**TEXT PASSAGE:**
But I’d have thought that’d be ok as all the oil floats to the top?

Time to hit up google for the straight dope…

Edit- here it is:

Dan I think the ‘how not to’ part might be relevant to your idea- and the ‘how to’ seems to indicate that the Apple press would be up to the job…

I think I’ve concluded it’s too much hard work :shushing_face: I think I’d be better placed to swap honey for olive oil.


Ok- press arrived- review time:

Pros: simple yet robust- bucket and mesh bucket quite thick steel- strong.

Cons: I don’t think this will work well for honey unless you consistently do very large volumes l.

  1. spout not wide enough or in base- only 1cm wide- different than pictured on eBay
  2. works best with a full load- hard to always do with honey and not ideal
  3. the jack slips and loses compresino before it’s getting to full extension (made loud pop)- not sure what pressures I’m achieving- might work better with a higher quality jack…
  4. I think it won’t squash down far enough to fully compact wax- wax to honey ratio too low…

Dang! False economy again.

I tested it with grapes and got a lot less juice than I thought I would… about 1 liter- with some effort (too much effort). Completely delicious- but wasteful I think. Might be able to make it work if you kept adding grapes or apples into the squashed pile?


Update: I played around more with this press- it really is very robust- but I think the jack isn’t quite up to the job. If you had a better quality and slightly larger one I think results would be better. Too much work for me to modify it… I’m sending it back


Hi Jack - shame.

In an episode of the River Cottage Aus. they were using a press to get out comb honey. Not sure if you have seen that episode, but SBS has all the episodes…they used a slightly different system…


Something similar that is designed for separating honey from wax.



I think the one Adrian Lodice (I think it was him) used looked more like the $660 one on “related products” on that link Rod. I know nothing about them, but it looks like the one he used had no pipe to block up …if you get what I mean…


I did see that. I’ve looked at that type- they cost more- but are probably worth it


$660 is so much to spend (for me)- I can’t quite justify it- there are cheaper ones- but once again- it’s probably a false economy.


I just received the latest news from The Urban Beekehive in Sydney and saw they had a sale on their economy press. Mind you the flasher one does look really good. I kinda like the theory behind the screw press rather than the jack…



Argh! That looks basic but extremely robust - all stainless- large capacity.

I’ve just gone and grabbed a slightly cheaper one- that may or may not work for honey:


I prolly would have gone for the urban one if I had my time again.

I’m worried about several issues with the one I got- spout blockage- honey pooling on top of the plate and not escaping fast enough through the basket- and the alloy thread wearing out- or breaking. But maybe I saved a few dollars :grimacing::roll_eyes:



No extraction needed!


I wonder how that is being received by the anti-flow crowd?

**TASKS FOR THIS EXERCISE:**
A - From the forum thread on honey presses, list every concern the writer raises about the slightly cheaper press they bought.
B - Please write out the part of the forum thread between "Pros: simple yet" and "False economy again.", inclusive.

**ROWS:**
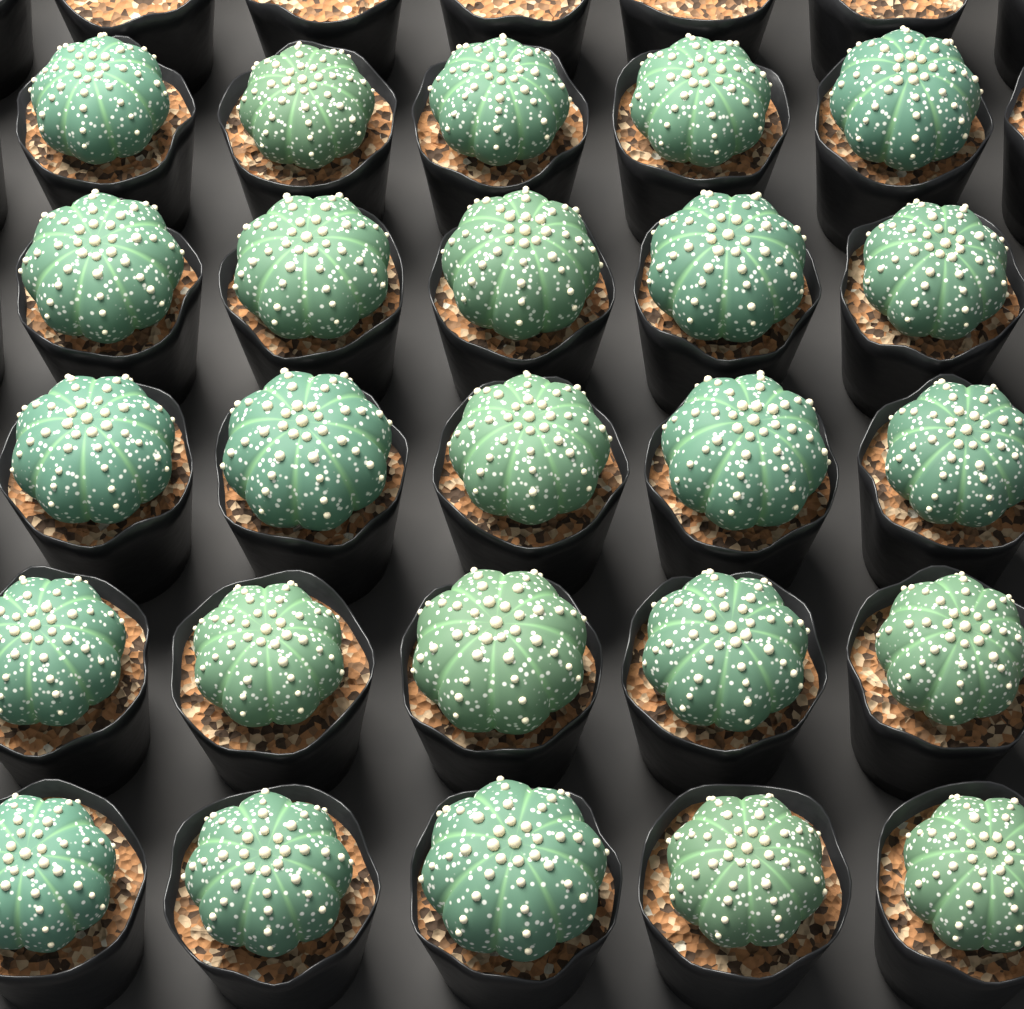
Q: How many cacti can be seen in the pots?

* * *

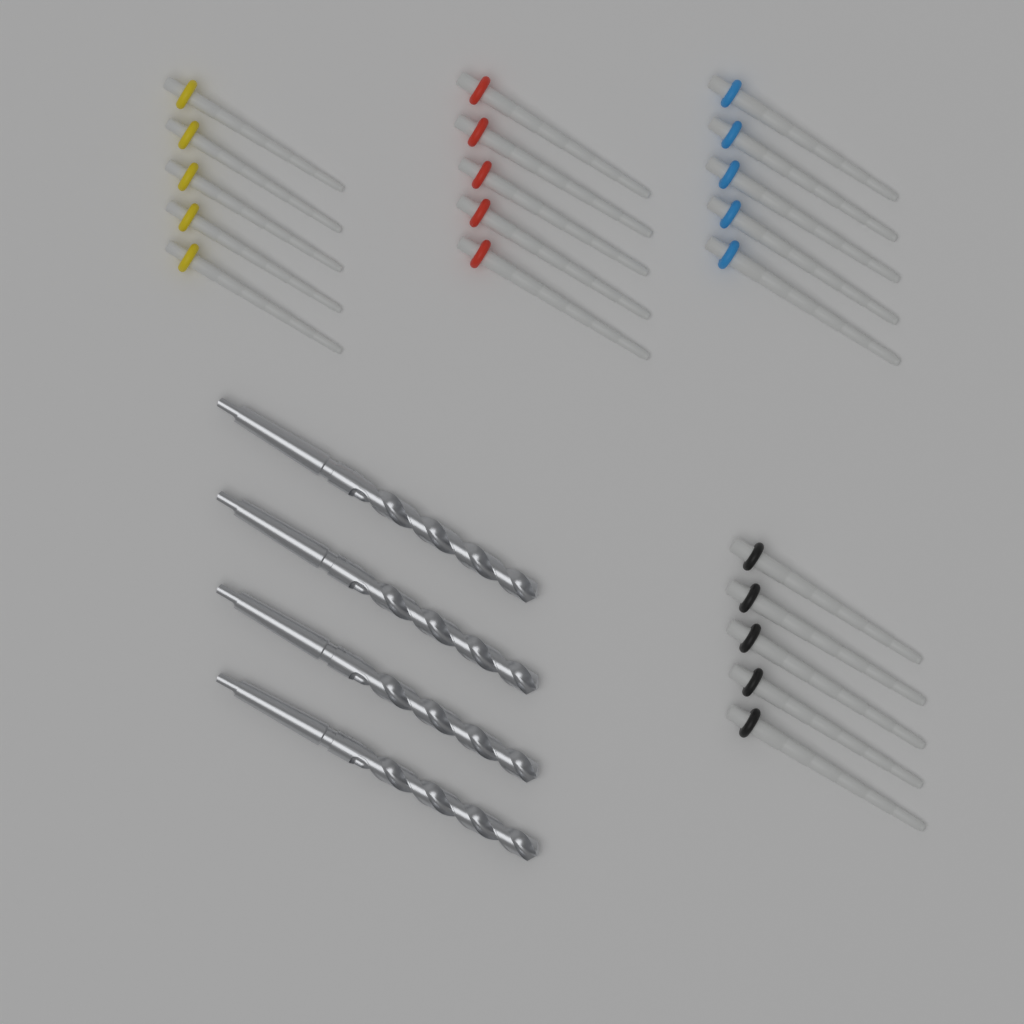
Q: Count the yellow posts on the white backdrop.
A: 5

**SOLUTION LIST:**
A -
- Spout blockage
- Honey pooling on top of the plate and not escaping fast enough through the basket
- The alloy thread wearing out or breaking

B -
Pros: simple yet robust- bucket and mesh bucket quite thick steel- strong.

Cons: I don’t think this will work well for honey unless you consistently do very large volumes l.

  1. spout not wide enough or in base- only 1cm wide- different than pictured on eBay
  2. works best with a full load- hard to always do with honey and not ideal
  3. the jack slips and loses compresino before it’s getting to full extension (made loud pop)- not sure what pressures I’m achieving- might work better with a higher quality jack…
  4. I think it won’t squash down far enough to fully compact wax- wax to honey ratio too low…

Dang! False economy again.